This article is part of the supplement: Genetic Analysis Workshop 17: Unraveling Human Exome Data
Genome-wide case-control study in GAW17 using coalesced rare variants
Department of Statistics, Purdue University, West Lafayette, IN 47907, USA
BMC Proceedings 2011, 5(Suppl 9):S110 doi:10.1186/1753-6561-5-S9-S110Published: 29 November 2011
Genome-wide association studies have successfully identified numerous loci at which common variants influence disease risks or quantitative traits of interest. Despite these successes, the variants identified by these studies have generally explained only a small fraction of the variations in the phenotype. One explanation may be that many rare variants that are not included in the common genotyping platforms may contribute substantially to the genetic variations of the diseases. Next-generation sequencing, which would better allow for the analysis of rare variants, is now becoming available and affordable; however, the presence of a large number of rare variants challenges the statistical endeavor to stably identify these disease-causing genetic variants.

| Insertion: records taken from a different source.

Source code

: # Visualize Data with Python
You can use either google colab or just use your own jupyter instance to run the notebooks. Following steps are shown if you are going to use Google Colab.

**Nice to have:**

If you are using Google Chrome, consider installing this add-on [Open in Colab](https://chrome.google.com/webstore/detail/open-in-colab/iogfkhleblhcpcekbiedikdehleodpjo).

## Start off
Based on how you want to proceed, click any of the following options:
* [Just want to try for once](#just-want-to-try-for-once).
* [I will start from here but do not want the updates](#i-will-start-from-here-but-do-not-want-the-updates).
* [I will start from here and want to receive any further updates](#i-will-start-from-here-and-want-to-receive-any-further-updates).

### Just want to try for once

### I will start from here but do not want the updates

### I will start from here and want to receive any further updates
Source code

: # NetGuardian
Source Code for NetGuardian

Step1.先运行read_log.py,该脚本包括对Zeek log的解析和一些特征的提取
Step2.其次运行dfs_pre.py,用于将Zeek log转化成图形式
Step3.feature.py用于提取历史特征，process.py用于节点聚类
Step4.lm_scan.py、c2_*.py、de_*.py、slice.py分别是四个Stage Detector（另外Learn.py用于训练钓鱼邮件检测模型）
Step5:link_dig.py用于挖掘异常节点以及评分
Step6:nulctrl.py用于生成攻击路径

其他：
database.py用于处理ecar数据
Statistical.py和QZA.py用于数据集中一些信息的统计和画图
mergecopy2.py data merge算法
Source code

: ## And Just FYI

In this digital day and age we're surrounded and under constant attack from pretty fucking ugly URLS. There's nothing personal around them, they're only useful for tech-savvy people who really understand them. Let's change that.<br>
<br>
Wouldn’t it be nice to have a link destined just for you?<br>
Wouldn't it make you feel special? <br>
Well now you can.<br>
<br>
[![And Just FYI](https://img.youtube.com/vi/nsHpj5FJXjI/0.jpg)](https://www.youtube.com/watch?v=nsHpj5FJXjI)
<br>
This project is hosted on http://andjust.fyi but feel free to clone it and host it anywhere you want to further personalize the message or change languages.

We conduct a genome-wide association study of Genetic Analysis Workshop 17 case-control data produced by the next-generation sequencing technique and propose that collapsing rare variants within each genetic region through a supervised dimension reduction algorithm leads to several macrovariants constructed for rare variants within each genetic region. A simultaneous association of the phenotype to all common variants and macrovariants is undertaken using a linear discriminant analysis using the penalized orthogonal-components regression algorithm. The results suggest that the proposed analysis strategy shows promise but needs further development.